Microsoft released a patch (KB2416471) to fix a security vulnerability where a malicious party could use errors generated in the application to decrypt the data used in certain requests. In theory, the fix should not require changes in the application.
However, it turns out that in certain situations, the patch can generate errors for pages that use CompositeScript elements.
- Only one connection is used for all of these files, freeing up other connections to download other static objects
- Cache headers are set on these files for one year (the longest allowed by the HTTP standard), meaning that if the object is in the cache, the browser will not request them again. If there is a change in the files, the generated request key will change, and the browser will automatically download the update. No more needless 304 requests!
The one downside is that you can’t tell by looking at the URL alone what is inside it. All of the them look something like “/ScriptResource.axd?d=OC6WSKC6-VBE_24rhrZ…”. You will need to actually look inside the response to see what the contents are. But given the major performance gains, it’s worth it.
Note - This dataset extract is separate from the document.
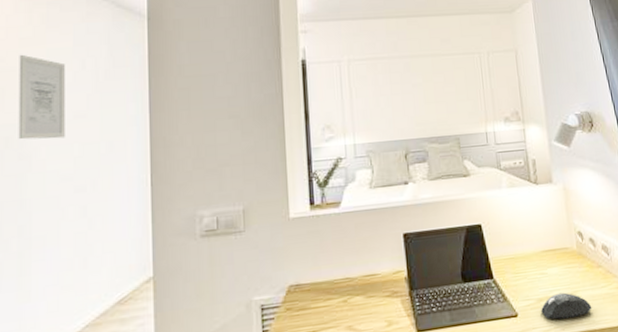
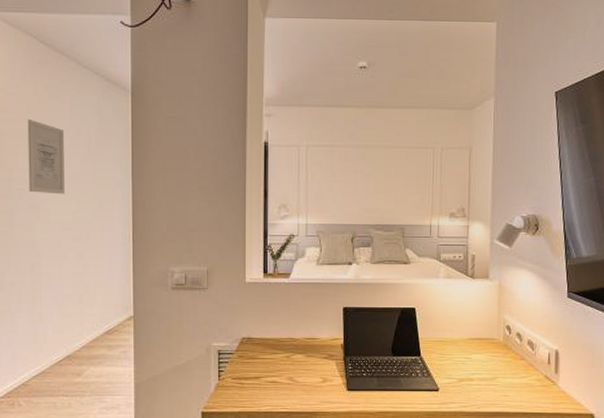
mouse: present [540,292,592,320] -> none [460,377,510,399]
However, there is a limitation in CompositeScript. Request urls in ASP.NET are limited to 1024 characters, and if you include too many files in the composite script, the key gets too long, and you start getting this runtime error:
The resource URL cannot be longer than 1024 characters. If using a CompositeScriptReference, reduce the number of ScriptReferences it contains, or combine them into a single static file and set the Path property to the location of it.
The fix included in the Microsoft patch can cause this error to appear where it did not used to. It makes subtle changes to the way the ScriptResource.axd request keys are generated, and if you have a request that had been very close to the limit (e.g. 950 characters), it could now grow to beyond it (e.g. 1036 characters). All of a sudden, an application that had been working fine starts generating errors.
If you have CompositeScript links that are close to the limit, you may need to break them up further to avoid errors after applying the patch.